▶ _PROBLEM TO SOLVE_: Look through the records below and state how many lines carry the string "linejoin", adding nothing.

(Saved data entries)
■ ■ ■ ■

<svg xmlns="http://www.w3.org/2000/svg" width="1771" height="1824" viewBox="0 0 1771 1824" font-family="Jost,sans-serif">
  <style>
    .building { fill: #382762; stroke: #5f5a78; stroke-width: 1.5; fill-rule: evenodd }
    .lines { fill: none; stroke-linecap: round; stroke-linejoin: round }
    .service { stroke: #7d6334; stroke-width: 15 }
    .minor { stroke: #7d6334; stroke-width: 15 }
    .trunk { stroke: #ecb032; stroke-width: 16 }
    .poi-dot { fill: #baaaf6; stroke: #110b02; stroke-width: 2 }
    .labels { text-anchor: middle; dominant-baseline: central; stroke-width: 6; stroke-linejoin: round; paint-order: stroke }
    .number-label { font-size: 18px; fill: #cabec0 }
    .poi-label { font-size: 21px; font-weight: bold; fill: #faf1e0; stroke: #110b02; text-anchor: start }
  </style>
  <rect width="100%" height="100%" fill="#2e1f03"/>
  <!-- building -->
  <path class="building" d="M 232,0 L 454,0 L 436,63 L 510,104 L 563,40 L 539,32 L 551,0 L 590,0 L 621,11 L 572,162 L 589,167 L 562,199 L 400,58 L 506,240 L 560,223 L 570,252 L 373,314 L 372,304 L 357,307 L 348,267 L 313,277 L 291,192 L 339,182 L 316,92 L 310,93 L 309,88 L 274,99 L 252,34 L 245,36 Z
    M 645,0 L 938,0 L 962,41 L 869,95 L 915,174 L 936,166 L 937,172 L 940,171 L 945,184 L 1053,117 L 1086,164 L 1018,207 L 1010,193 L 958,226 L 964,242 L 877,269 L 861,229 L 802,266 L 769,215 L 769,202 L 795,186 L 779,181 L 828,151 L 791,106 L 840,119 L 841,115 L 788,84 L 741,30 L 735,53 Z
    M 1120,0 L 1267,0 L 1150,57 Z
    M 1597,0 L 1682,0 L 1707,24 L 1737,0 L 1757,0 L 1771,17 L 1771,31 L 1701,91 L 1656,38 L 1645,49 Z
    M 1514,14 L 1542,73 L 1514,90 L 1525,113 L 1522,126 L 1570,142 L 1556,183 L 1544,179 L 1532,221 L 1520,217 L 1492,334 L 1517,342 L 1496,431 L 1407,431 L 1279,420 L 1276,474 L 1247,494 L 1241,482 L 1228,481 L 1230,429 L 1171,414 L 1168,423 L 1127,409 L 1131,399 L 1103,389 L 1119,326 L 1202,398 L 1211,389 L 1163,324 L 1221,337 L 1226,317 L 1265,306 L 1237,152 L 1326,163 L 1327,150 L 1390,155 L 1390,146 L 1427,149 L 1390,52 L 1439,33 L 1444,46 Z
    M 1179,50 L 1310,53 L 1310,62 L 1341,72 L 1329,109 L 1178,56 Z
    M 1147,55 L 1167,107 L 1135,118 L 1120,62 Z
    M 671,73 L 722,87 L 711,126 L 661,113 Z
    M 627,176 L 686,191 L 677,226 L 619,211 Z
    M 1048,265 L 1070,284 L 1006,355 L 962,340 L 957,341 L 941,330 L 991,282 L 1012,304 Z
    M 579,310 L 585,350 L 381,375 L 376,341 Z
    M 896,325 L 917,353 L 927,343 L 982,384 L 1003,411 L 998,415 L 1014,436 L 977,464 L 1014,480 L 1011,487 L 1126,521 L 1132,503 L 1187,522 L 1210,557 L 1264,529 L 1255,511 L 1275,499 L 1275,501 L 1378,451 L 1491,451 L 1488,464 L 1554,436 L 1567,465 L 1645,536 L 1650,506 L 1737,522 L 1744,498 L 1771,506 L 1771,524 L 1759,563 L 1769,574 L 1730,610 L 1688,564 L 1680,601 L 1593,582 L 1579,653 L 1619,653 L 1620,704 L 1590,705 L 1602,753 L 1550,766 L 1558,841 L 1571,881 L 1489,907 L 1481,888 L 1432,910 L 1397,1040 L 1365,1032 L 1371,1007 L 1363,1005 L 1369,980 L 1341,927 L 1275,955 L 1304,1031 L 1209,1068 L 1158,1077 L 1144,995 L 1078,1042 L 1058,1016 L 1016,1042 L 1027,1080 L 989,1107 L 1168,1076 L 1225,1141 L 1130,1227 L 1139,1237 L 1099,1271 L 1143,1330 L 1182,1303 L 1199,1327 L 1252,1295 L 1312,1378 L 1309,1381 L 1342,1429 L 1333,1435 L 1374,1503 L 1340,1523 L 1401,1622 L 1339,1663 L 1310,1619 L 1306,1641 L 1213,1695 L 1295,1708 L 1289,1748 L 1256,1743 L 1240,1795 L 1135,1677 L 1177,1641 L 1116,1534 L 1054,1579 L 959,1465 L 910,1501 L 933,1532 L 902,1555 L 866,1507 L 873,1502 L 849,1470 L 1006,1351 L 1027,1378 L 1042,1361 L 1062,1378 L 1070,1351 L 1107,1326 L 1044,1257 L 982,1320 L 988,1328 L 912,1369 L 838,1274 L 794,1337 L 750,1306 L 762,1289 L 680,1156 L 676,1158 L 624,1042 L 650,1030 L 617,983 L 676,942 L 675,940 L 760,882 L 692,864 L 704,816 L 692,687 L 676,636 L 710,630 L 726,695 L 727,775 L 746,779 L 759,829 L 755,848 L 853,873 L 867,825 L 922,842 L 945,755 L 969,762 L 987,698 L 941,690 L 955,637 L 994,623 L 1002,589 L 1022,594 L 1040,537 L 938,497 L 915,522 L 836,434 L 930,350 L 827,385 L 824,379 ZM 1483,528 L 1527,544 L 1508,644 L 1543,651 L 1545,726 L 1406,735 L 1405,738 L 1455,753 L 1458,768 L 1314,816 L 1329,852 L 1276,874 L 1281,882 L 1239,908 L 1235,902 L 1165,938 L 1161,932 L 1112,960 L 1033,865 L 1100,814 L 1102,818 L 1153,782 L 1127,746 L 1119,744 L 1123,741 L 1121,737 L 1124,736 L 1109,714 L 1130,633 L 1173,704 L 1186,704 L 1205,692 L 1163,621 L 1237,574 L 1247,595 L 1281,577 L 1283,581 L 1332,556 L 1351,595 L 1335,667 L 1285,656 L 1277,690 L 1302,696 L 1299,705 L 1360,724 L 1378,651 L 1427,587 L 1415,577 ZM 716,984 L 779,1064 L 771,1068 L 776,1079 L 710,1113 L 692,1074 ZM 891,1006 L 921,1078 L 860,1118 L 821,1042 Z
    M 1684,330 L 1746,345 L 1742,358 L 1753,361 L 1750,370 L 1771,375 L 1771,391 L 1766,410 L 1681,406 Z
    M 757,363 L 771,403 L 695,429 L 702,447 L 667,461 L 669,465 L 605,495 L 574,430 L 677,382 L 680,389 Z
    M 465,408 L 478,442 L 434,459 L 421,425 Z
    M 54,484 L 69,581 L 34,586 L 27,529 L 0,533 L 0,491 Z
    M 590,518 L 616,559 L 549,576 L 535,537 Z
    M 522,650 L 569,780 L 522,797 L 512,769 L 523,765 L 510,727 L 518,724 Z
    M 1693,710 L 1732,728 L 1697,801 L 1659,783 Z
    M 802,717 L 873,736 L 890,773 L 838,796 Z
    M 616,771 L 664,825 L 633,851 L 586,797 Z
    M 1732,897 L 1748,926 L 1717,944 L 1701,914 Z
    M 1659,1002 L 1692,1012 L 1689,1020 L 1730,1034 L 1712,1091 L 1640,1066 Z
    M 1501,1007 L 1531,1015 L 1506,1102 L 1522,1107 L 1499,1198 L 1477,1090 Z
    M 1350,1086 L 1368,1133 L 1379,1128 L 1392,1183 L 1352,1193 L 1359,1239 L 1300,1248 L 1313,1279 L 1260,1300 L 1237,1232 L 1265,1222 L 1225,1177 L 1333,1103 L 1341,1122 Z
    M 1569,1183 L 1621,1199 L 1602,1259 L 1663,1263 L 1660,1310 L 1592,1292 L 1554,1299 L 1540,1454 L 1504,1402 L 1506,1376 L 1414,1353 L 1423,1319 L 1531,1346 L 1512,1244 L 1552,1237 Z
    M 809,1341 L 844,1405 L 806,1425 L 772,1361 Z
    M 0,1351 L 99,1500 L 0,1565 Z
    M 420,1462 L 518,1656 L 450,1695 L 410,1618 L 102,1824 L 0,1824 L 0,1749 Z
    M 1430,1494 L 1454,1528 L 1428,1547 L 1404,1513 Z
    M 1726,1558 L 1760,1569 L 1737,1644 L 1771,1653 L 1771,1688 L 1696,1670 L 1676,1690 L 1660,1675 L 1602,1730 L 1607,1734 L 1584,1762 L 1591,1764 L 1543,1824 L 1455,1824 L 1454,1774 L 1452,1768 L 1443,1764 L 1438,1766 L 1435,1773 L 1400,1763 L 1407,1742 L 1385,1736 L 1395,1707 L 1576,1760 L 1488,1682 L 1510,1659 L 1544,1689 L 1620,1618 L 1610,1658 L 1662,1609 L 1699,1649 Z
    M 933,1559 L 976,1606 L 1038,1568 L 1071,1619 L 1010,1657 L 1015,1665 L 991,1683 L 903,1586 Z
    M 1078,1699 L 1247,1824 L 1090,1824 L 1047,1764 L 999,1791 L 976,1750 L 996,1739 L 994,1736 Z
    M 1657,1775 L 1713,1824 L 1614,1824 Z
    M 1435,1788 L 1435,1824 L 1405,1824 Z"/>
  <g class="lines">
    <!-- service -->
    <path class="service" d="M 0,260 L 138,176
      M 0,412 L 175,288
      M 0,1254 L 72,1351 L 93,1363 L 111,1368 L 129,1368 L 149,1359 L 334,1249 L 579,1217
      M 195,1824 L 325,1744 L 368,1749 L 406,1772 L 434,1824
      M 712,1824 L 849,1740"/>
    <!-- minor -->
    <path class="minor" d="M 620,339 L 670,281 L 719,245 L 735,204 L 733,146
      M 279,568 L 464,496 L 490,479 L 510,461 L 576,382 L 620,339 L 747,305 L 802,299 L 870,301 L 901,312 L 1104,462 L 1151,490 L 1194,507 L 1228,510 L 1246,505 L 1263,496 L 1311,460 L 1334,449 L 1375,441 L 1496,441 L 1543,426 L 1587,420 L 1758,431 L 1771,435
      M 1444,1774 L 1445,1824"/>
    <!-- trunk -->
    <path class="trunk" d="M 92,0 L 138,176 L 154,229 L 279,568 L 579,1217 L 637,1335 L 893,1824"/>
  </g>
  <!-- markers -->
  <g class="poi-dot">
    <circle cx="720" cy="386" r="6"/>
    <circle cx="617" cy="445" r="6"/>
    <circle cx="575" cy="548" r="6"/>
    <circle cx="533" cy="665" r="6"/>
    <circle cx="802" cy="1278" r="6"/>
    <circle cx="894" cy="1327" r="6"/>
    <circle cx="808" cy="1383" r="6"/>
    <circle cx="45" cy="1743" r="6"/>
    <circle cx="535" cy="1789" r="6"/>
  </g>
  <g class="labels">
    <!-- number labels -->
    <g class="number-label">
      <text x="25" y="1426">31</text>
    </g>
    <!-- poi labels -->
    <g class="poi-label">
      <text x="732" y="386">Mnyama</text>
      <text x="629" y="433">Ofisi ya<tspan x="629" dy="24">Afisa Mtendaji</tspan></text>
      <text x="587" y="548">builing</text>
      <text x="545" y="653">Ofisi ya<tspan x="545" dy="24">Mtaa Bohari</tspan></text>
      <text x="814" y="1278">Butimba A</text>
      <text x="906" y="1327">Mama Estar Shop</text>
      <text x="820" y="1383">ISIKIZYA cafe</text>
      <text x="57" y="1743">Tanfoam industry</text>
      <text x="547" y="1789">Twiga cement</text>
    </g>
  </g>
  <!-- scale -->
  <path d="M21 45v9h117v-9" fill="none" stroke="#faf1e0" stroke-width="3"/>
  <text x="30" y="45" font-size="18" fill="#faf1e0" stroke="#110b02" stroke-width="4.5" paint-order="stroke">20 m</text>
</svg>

■ ■ ■ ■

▶ _EXPECTED OUTPUT_: 2